ENTRIES SUPPLIED:
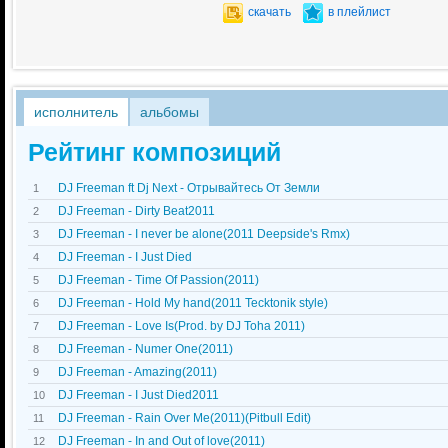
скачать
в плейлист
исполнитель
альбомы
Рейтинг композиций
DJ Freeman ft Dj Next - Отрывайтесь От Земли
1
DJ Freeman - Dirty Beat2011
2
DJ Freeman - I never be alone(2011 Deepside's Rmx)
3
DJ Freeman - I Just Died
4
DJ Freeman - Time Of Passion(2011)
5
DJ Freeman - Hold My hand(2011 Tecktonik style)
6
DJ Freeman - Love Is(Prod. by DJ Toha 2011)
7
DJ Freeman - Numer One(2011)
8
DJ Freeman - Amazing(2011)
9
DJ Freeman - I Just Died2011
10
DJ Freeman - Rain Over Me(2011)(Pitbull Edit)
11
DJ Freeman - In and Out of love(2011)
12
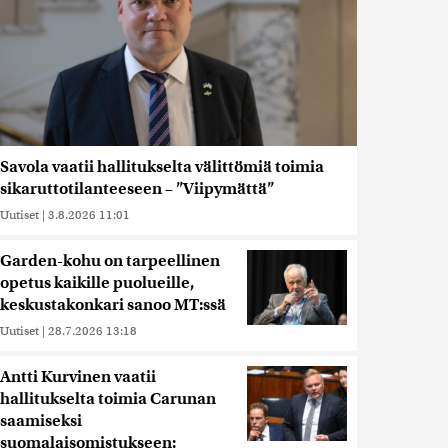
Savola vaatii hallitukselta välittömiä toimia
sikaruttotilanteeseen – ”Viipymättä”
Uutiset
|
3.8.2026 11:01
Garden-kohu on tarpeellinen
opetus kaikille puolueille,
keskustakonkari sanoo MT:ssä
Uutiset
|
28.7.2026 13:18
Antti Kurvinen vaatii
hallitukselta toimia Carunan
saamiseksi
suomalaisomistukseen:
--
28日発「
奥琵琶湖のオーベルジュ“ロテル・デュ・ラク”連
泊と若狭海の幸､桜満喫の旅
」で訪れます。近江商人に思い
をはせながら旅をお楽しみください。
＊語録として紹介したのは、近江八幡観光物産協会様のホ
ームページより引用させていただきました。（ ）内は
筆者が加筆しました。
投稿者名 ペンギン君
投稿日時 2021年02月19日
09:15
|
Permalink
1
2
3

TASK: Please count the rows above that contain the string "toimia", with uppercase and lowercase letters treated as different, and reply with the number alone.

ANSWER TO THE EXERCISE: 2